[Your assignment]
Beginning with the very first line, please reproduce the entries exactly through the line containing "2. The term".

━━━ Source information

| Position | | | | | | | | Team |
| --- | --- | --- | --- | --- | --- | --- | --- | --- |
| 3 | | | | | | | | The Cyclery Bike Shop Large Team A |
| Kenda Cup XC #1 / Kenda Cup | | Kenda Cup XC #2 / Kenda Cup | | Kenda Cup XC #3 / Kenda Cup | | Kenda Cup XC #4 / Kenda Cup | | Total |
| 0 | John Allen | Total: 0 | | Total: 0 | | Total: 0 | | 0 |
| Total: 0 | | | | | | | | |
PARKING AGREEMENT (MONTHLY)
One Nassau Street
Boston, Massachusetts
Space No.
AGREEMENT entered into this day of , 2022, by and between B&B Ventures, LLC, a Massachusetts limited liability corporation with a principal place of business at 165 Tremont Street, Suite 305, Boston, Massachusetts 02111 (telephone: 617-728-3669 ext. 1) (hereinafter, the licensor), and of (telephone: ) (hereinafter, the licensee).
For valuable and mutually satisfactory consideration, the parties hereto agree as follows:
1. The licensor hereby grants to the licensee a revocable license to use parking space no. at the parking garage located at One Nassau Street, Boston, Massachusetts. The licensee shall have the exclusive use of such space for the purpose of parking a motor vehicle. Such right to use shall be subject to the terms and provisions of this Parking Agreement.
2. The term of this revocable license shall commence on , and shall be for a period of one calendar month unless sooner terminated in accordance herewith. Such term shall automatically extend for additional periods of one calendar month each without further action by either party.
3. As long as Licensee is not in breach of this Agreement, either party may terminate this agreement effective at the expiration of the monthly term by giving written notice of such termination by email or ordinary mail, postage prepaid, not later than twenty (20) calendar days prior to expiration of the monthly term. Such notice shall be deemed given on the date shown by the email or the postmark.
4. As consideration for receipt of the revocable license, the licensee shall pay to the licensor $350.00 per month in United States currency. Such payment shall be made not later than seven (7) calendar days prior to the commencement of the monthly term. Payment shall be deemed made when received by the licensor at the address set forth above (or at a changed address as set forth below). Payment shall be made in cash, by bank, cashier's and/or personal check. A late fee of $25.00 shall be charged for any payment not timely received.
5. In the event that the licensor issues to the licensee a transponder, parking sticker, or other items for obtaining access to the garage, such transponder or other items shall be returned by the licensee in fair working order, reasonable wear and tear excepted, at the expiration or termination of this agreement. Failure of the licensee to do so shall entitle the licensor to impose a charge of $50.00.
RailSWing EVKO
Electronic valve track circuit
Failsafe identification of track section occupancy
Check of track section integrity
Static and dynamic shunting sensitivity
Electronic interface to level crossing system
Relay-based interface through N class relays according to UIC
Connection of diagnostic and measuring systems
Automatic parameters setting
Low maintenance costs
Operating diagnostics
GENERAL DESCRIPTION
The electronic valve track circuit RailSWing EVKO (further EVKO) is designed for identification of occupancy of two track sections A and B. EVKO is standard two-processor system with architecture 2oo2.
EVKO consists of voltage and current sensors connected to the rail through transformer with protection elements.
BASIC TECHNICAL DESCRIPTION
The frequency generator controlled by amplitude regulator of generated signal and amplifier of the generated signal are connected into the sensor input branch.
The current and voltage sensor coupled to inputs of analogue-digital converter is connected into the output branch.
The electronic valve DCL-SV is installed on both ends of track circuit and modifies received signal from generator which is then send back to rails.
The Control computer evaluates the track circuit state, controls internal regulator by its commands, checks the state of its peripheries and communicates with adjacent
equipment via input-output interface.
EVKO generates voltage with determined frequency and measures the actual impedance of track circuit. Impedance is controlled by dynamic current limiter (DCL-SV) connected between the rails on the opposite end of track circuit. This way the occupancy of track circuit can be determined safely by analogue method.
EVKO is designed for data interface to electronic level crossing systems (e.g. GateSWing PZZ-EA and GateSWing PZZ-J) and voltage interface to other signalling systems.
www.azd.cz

━━━━━━

[Your response]
| Position | | | | | | | | Team |
| --- | --- | --- | --- | --- | --- | --- | --- | --- |
| 3 | | | | | | | | The Cyclery Bike Shop Large Team A |
| Kenda Cup XC #1 / Kenda Cup | | Kenda Cup XC #2 / Kenda Cup | | Kenda Cup XC #3 / Kenda Cup | | Kenda Cup XC #4 / Kenda Cup | | Total |
| 0 | John Allen | Total: 0 | | Total: 0 | | Total: 0 | | 0 |
| Total: 0 | | | | | | | | |
PARKING AGREEMENT (MONTHLY)
One Nassau Street
Boston, Massachusetts
Space No.
AGREEMENT entered into this day of , 2022, by and between B&B Ventures, LLC, a Massachusetts limited liability corporation with a principal place of business at 165 Tremont Street, Suite 305, Boston, Massachusetts 02111 (telephone: 617-728-3669 ext. 1) (hereinafter, the licensor), and of (telephone: ) (hereinafter, the licensee).
For valuable and mutually satisfactory consideration, the parties hereto agree as follows:
1. The licensor hereby grants to the licensee a revocable license to use parking space no. at the parking garage located at One Nassau Street, Boston, Massachusetts. The licensee shall have the exclusive use of such space for the purpose of parking a motor vehicle. Such right to use shall be subject to the terms and provisions of this Parking Agreement.
2. The term of this revocable license shall commence on , and shall be for a period of one calendar month unless sooner terminated in accordance herewith. Such term shall automatically extend for additional periods of one calendar month each without further action by either party.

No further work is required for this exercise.